This 1996 Dodge Viper, though, makes you rub your eyes in wonder. No, your eyesight is alright. It's not you, it's the Dodge. From the front, there is nothing strange about it. It has that usual second-generation Dodge Viper front fascia and there are racing strips stretching along the hood.

From the back, it's the same story. The Viper SR II sports the two central tailpipes which replaced the exposed side exhaust pipes of the previous gen. So far, so good. But when you look at it from the side, well… that is a whole different story.

The two-seater came to life as a Dodge Viper RT/10 back in 1996. But something must have happened along the way and the former sports car was eventually converted into what the owner calls a "limousine." It is actually, an open-top “limousine,” which adds limitations to its use.

You can’t take it anywhere before checking the weather forecast. Since it has nor roof, you can’t drive in the rain or cold weather conditions unless occupants wear raincoats or wrap themselves up. Very inappropriate for special occasions, right?

Stretched 1996 Dodge Viper
Photo: Gateway Classic Cars
It is 25 feet long (7.2 meters), and it can carry up to ten people in ten leather seats, all equipped with seatbelts. The original seller, located in Missouri, claimed that there is, though, room enough for twelve. We have no idea where they would fit, but if they say so…

By the way the car looks in the photo gallery, only the front and rear seats are Viper seats. But those at the back were ones for the driver and passenger, since the model is a two-seater. The rest of the seating area are actually benches facing each other, mounted along the side body panels, with no headrests.

The dashboard of the Viper looks pretty much stock. But that is as far as the normality goes. The model now has four doors, two short ones at the front and two others for those at the back.

It is described as being “not just a car, but an experience you’ll never forget.” Imagine arriving in this never-ending Dodge Viper. Nope, there is no chance you could keep a low profile in that. The model is advertised as luxurious, but we have several other adjectives in mind ending with “ous.” Did you say "ridiculous?"

Stretched 1996 Dodge Viper
Photo: Gateway Classic Cars
It is obvious that it is specifically designed for special moments, and surely not as a daily driver. Because it looks like it is next to impossible to maneuver around narrow streets and park in a normal parking spot, in a normal car park. Not to mention the turning circle of this bus-long Viper. But the original listing from last year said that “it drives great.” Sure…

That must explain why the odometer shows a little over 2,000 miles. You can’t possibly drive this train-like Dodge in the cities too much without actually needing to bend it in the middle to go through a corner.

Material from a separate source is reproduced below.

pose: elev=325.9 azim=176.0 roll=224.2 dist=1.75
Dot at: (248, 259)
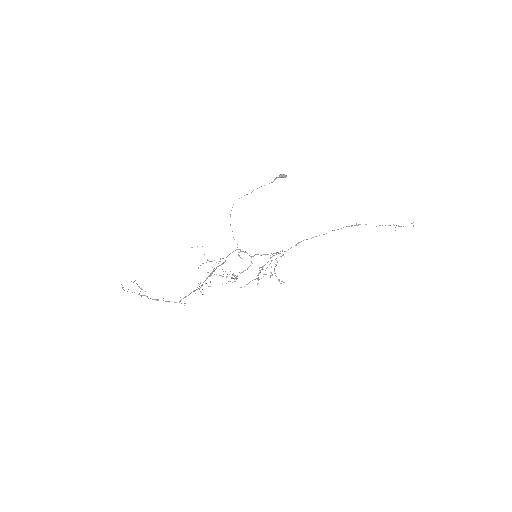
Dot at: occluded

The model is powered by a Molar Dodge Magnum 360-cubic inch (5.9-liter) V8 crate engine, which generates 390 horsepower. The car was originally set in motion by a V10 engine that has to manage to pull all the weight with its 415 horsepower. But considering the extra weight, there is no way this Doge can fool anyone into believing it is a sportscar.

It is not like this stretched vehicle is going anywhere at high speed. The engine is linked to an automatic transmission. Don’t let the six-speed gear shift showing up in the photos fool you.

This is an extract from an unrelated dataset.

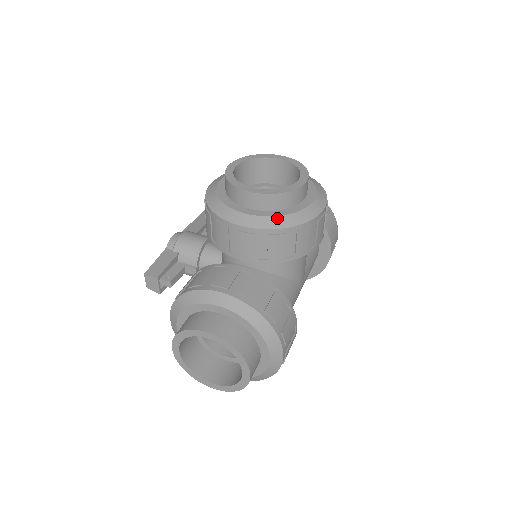
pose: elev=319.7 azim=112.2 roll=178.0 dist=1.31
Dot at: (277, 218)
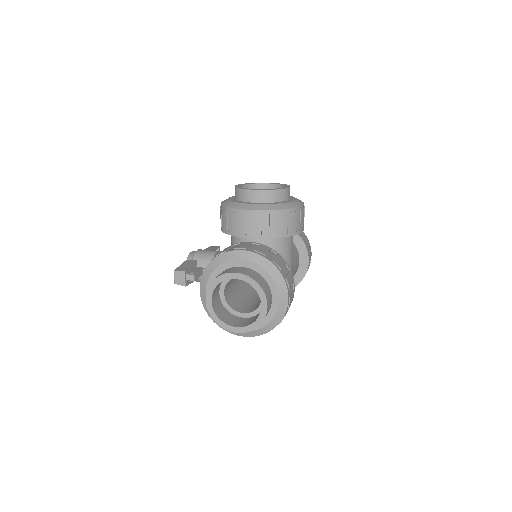
Dot at: (274, 205)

Stretched 1996 Dodge Viper
Photo: Gateway Classic Cars
The Doge Viper rides on aluminum wheels. It is equipped with power brakes, power steering, and sports a sound system that allows occupants to blast music as if they were at a party on the move, in preparation for the event they are to attend. But parading in such a car means everyone around can see you and listen to the music you play. But, well, we won’t judge.

The model is for sale, once again, at the Saint Louis, Illinois, showroom of Gateway Classic Cars. Last year, the elongated Viper was initially for sale for $160,000. The private seller eventually came up with a discount, selling it for $140,000.

A dealer is now offering it with an additional cost of almost $30,000. Anyone who pays $160,000 for it can drive it home. If they are able to maneuver it. You could instead buy four Dodge Vipers from the 1990s for that money. And you could drive them everywhere, something you could not do with the elongated former sports car.